Wind-Stress Induced Multi-Year Predictability of Subpolar North Atlantic Sea Surface Temperature

Annika Reintges1, Mohammed H Bordbar2, Wonsun Park1 and Mojib Latif1,3, (1)GEOMAR Helmholtz Centre for Ocean Research Kiel, Kiel, Germany, (2)Leibniz Institute for Baltic Sea Research, Rostock, Germany, (3)University of Kiel, Kiel, Germany
Abstract:
Wind-stress is an important driver of ocean and climate variability. It mostly affects variability on seasonal to interannual timescales, as in the El Niño/Southern Oscillation. However, wind-stress is also suggested to influence decadal timescale variability. For example, it was shown that coupled climate model simulations forced by observed tropical Pacific wind-stress reproduce the recent global warming hiatus. Furthermore, similar experiments could predict the decadal climate shifts in the Pacific. Thus, wind-stress forcing of the ocean is essential to understand climate predictability on timescales from seasonal to decadal.
In this study, we assess the value of wind-stress initialization for multi-year sea surface temperature (SST) prediction. For this purpose, we perform decadal hindcasts (historical predictions) with the Kiel Climate Model (KCM) initialized from “initialization runs” with prescribed wind-stress anomalies from the ERA-Interim reanalysis. The skill of the hindcasts in predicting observed SST anomalies, as defined by anomaly correlations with annual observed anomalies, is quantified.
We find extended predictability of subpolar North Atlantic SSTs for lead times of several years, even beyond 8 years where the auto-correlation (persistence) becomes zero. The enhanced skill is due to wind-driven changes in the horizontal and vertical ocean circulation. In the “initialization runs” with prescribed wind-stress anomalies, variabilities in the wind-stress curl drive a meridional displacement of the subpolar gyre.

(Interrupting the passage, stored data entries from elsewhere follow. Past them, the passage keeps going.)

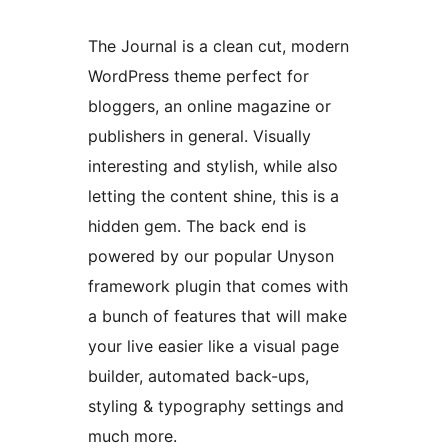
The Journal is a clean cut, modern
WordPress theme perfect for
bloggers, an online magazine or
publishers in general. Visually
interesting and stylish, while also
letting the content shine, this is a
hidden gem. The back end is
powered by our popular Unyson
framework plugin that comes with
a bunch of features that will make
your live easier like a visual page
builder, automated back-ups,
styling & typography settings and
much more.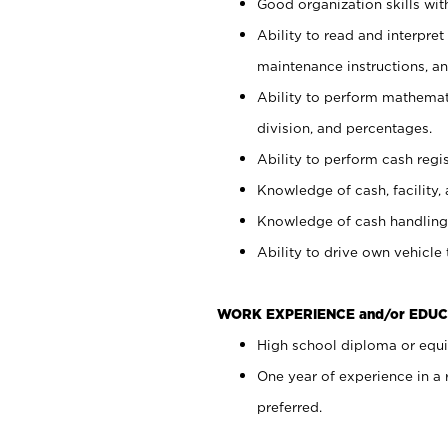
Good organization skills with
Ability to read and interpre
maintenance instructions, a
Ability to perform mathemati
division, and percentages.
Ability to perform cash regi
Knowledge of cash, facility, 
Knowledge of cash handling 
Ability to drive own vehicle
WORK EXPERIENCE and/or EDUC
High school diploma or equiv
One year of experience in a
preferred.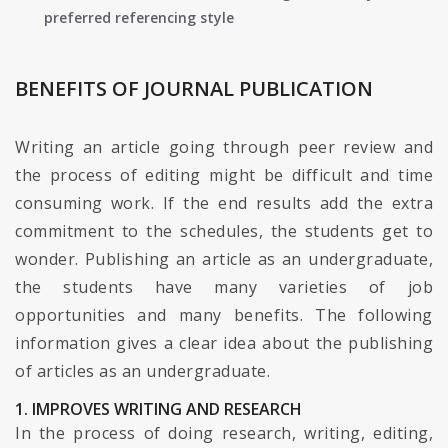
preferred referencing style
BENEFITS OF JOURNAL PUBLICATION
Writing an article going through peer review and
the process of editing might be difficult and time
consuming work. If the end results add the extra
commitment to the schedules, the students get to
wonder. Publishing an article as an undergraduate,
the students have many varieties of job
opportunities and many benefits. The following
information gives a clear idea about the publishing
of articles as an undergraduate.
1. IMPROVES WRITING AND RESEARCH
In the process of doing research, writing, editing,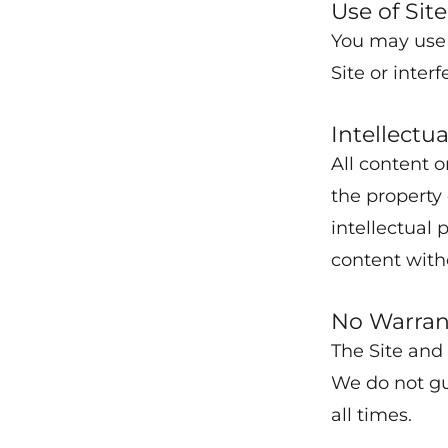
Use of Site
You may use 
Site or interf
Intellectu
All content o
the property
intellectual 
content with
No Warran
The Site and 
We do not gua
all times.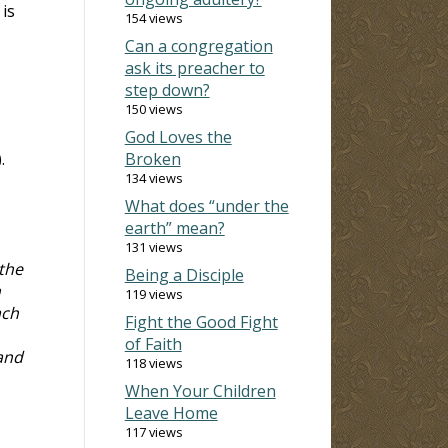
 is
154 views
Can a congregation
ask its preacher to
step down?
150 views
God Loves the
).
Broken
134 views
What does “under the
earth” mean?
131 views
 the
Being a Disciple
n
119 views
ach
Fight the Good Fight
of Faith
 and
118 views
When Your Children
Leave Home
117 views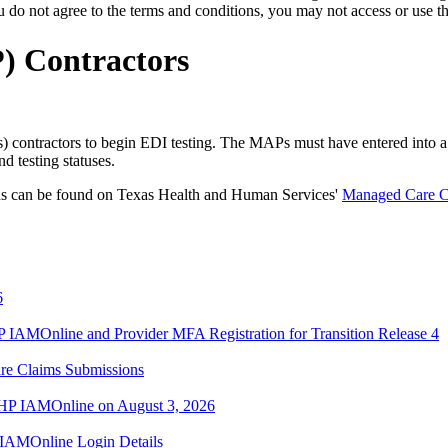
o not agree to the terms and conditions, you may not access or use the
) Contractors
ontractors to begin EDI testing. The MAPs must have entered into a 
 testing statuses.
ans can be found on Texas Health and Human Services'
Managed Care C
6
IAMOnline and Provider MFA Registration for Transition Release 4
re Claims Submissions
TMHP IAMOnline on August 3, 2026
IAMOnline Login Details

This results in anomalous heat and salinity advection into the subpolar region, also affecting the Atlantic Meridional Overturning Circulation and the associated northward heat transport, causing multi-year variability in the subpolar SSTs. The adjustment of the ocean circulation together with the subsurface heat storage enables skillful multi-year North Atlantic SST predictions.